Autre sujet d’importance, le droit à la prescription des infirmiers, qui existe déjà dans certains cas « limités », devra faire l’objet d’un décret, après négociation avec la Cnam, sur le périmètre, a également argumenté la rapporteure du texte, qui ne souhaite pas de restriction dans le texte.
Une liste révisée tous les trois ans
Un avis sera demandé à l’Académie nationale de médecine sur les produits de santé et examens complémentaires pouvant être prescrits par les infirmiers, mais aussi la Haute Autorité de santé (HAS). La liste des produits de santé et examens complémentaires prescrits par les infirmiers sera révisée tous les trois ans.

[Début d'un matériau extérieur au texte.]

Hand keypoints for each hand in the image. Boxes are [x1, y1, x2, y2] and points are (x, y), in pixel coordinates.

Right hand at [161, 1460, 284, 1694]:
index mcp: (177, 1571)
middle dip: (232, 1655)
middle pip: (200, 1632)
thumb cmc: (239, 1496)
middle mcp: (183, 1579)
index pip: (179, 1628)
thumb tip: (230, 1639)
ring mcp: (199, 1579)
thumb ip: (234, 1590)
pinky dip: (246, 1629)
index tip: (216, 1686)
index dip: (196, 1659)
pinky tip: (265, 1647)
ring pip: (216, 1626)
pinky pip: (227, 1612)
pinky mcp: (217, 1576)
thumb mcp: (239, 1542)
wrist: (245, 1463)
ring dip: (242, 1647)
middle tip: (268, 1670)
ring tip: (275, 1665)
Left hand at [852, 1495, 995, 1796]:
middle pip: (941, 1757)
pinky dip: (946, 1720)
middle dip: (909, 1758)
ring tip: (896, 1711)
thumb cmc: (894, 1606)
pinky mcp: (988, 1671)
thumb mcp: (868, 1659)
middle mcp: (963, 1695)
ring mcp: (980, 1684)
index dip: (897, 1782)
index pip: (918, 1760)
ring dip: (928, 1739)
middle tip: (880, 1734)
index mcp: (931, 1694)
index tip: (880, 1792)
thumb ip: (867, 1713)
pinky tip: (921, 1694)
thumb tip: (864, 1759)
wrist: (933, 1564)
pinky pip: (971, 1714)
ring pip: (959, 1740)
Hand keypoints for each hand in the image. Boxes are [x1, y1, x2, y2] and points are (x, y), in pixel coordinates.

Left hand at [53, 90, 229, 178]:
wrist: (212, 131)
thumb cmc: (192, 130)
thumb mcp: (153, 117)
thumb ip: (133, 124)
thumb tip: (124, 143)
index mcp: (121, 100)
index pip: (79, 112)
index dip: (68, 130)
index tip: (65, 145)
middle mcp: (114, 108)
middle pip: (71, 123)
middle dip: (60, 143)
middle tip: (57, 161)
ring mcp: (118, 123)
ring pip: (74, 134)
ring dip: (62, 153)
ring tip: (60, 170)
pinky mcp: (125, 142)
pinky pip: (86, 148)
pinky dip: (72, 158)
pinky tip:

En outre, les députés ont rejeté la possibilité pour l’infirmier de réaliser des actes sur prescription écrite « ou orale » du prescripteur. Nicole Dubré-Chirat argumentant qu’il n’est « pas acceptable » d’inscrire dans la loi cette notion d’oralité. Une procédure de reprise d’exercice après interruption de carrière a également été votée.
Dans un communiqué faisant suite à l’adoption du texte en commission, le syndicat national des infirmières et infirmiers libéraux (Sniil) a appelé les parlementaires « à la vigilance et à la responsabilité : cette loi ne doit pas être dénaturée par des amendements qui en détourneraient l’objectif premier » tout en affirmant rester « en alerte », avant l’examen en séance publique la semaine prochaine.